The morning of the bill’s first hearing, Rep. Christofferson proposed a substitute for consideration and adoption by the House Government Operations Committee later that day. The substitute sought to transition all state employees to at-will status and limit eligibility for the pay-for-performance program to at-will employees. Once again, UPEA lobbyists took immediate action; contacting committee members and pulling them off the house floor to discuss the drastic changes presented in the substitute.

Rep. Christofferson presented 1st Substitute House Bill 104 in the House Government Operations Committee only hours later. The Executive Director of DHRM, the State Auditor, and Governor’s Chief Innovation Officer spoke in favor of the first substitute, stating that the transition to at-will employment will “modernize the workforce.” While discussing the substitute bill, many legislators acknowledged the numerous emails they received from state employees and UPEA members expressing their concerns regarding the substitute bill and the importance of the career service system as a whole.

UPEA lobbyist, Kory Holdaway, testified against the substitute bill, expressing frustration at the last-minute diversion from the original bill and the sponsor’s unwillingness to collaborate on language. The committee did not adopt the proposed substitute bill. After discussing the original bill, the Government Operations Committee passed out HB 104 with a favorable recommendation by a vote of 7-3.

Following the favorable recommendation by the House Government Operations Standing Committee, UPEA met with Rep. Christofferson to insert language to safeguard supervisors who elect at-will status (AX) or are hired into a supervisor position after July 1, 2022. Second sub HB 104 includes language that allows each agency to create their own appeal process for at-will employees. The UPEA State Board voted to support the bill after the sponsor accepted the guardrail language. 2nd sub HB 104 was passed by the House of Representatives on February 4.

2nd Sub. H.B. 104 was presented by the sponsor to the Senate Government Operations and Political Subdivisions Committee on Friday, February 18. During the meeting, Representative Christofferson offered 3rd Sub. H.B. 104 for consideration. The substitute allows the pay scales to move with pay for performance incentives for employees in longevity. 

UPEA spoke in favor of the bill and substitute specifically citing support for increased training provisions, streamlining the grievance process, and promoting pay for performance and merit increases. Executive Director Todd Losser addressed the AX option for supervisors. He expressed appreciation for the 2nd substitute’s implementation of guardrails for Schedule AX employees, which allowed the association to support the bill. 
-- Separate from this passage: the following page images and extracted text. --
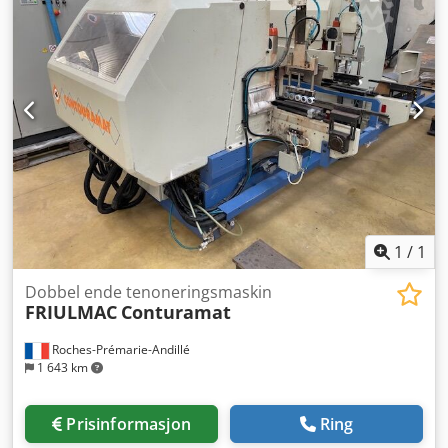
Horisontale borspindler Y: 4 Notfres/sag: 90° svingbar
Hastighet X-akse: 130 m/min Hastighet Y-akse: 80 m/min
Hastighet Z1-akse: 50 m/min Hastighet Z2-akse: 27 m/min
Turtall: 18 000 o/min Demontert - umiddelbart tilgjengelig
1
/
1
Dobbel ende tenoneringsmaskin
FRIULMAC
Conturamat
Roches-Prémarie-Andillé
1 643 km
Prisinformasjon
Ring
Third Sub. H.B. 104 passed the Senate Government Operations Standing Committee with a favorable recommendation by a vote of 4-3 and passed the second senate reading on February, 24. The bill now sits on the Senate 3rd Reading calendar awaiting final passage. Funding for all aspects of H.B. 104 was included in the Executive Appropriations Committee approved budget items for the upcoming fiscal year.

If H.B. 104 is passed and signed by the governor as written in the 3rd Substitute, UPEA will work with each agency director to create a fair and expeditious appeal process for AX employees who receive a disciplinary action including termination. 

UPEA will remain actively involved as H.B. 104 is implemented and ensure that the agreed upon protections are put in place by each agency. The UPEA State Board has already begun discussing a strategy against any potential legislation to further erode the career service system.